Not that I’d be in favor of such a system, but your objection could easily be dealt with by automatically assigning the remaining values, or an average of them, to the candidates not voted for. For instance, if there were 14 candidates running, and you only gave your preferences for 3 of them, those 3 would get 1, 2, and 3 points, and the remaining 11 would either be randomly assigned 4 through 14 points, or they’d all get 9 points, being the average of 4 through 14. Under such a system, candidates not voted for would be worse off than those voted for.
So FPTP gets replaced with mandatory preference voting (STV), possibly exhausting preference. (good start, that covers bias in the ballots that are cast. )
But as I understand it the US elections are matters of state concern and so a candidate who only stands in say Vermont will have a profound advantage in accumulating that target of the lower number of votes than a national candidate.

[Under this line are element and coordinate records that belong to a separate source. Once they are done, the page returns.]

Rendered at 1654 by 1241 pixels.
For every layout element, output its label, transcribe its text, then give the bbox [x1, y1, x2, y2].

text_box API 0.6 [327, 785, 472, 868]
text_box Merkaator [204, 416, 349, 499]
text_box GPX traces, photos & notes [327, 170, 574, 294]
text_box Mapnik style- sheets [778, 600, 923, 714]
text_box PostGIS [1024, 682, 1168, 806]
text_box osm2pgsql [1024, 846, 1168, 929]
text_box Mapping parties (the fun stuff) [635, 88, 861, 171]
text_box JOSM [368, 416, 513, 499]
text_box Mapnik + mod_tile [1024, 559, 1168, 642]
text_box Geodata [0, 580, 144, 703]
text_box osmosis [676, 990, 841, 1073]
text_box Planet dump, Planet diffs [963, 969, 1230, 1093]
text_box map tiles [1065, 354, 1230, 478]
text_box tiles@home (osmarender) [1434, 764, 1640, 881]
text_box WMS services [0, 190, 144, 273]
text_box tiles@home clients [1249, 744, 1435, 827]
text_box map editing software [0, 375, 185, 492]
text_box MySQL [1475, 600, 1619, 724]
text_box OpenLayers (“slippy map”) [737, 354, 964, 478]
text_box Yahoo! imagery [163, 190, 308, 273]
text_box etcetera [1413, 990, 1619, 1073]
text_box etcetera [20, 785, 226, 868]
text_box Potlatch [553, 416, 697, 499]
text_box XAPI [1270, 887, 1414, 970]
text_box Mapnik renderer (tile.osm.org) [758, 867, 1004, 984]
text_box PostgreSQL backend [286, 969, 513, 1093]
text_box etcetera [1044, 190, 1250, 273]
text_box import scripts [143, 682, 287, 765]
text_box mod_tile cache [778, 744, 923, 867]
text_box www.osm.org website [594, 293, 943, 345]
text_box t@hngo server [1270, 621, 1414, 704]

So to remove that inequity there will need to be a national ballot. Which would in turn need to be administered by a national and non-partisan body (and while they are on the job in that regard they might as well manage all the House and Senate and adjudicate on the boundaries but I digress).
And were it possible to do such tinkering without violating numerous articles of that clever constitution you’d have an electoral system that would look remarkably like the one used on this side of the puddle … and we still decide elections based on the rooster who collects the most votes.
penultima: I started off my post by saying I wasn’t indicating support for the general idea. All I was saying was that that particular flaw you pointed out in post #33 could easily be patched. I have no interest in arguing for or against octopus’ proposal in general.
The funny thing is, shouldn’t candidates concentrate on where most people live in a democracy? Who cares what state they live in? Most voters don’t vote based on “how will it help my state,” but rather “how will it help me.” In a modern mobile society, states don’t really matter all that much.
We DO elect the president by popular vote. We just count the votes in a convoluted way. Only very rarely has that resulted in the popular vote count not going to the winner, and it has never has anything to do with wise old men choosing someone else because the people picked someone stupid.
The Electoral College wasn’t about keeping the popular vote at bay. It was invented because the idea of counting voters across state lines was problematic. It meant states with more liberal voting qualifications would have more votes. States that wanted to keep more people from voting would be screwed, especially those who had made a deal to count some of their people as 3/5ths of people while giving them no vote at all.
Anyone can vote in a primary. In most states, the only qualification is that you be registered as a member of that party, which makes perfect sense, but some even have open primaries. Where you get this notion that they are private clubs is beyond me. The whole point of primaries was to open the system up.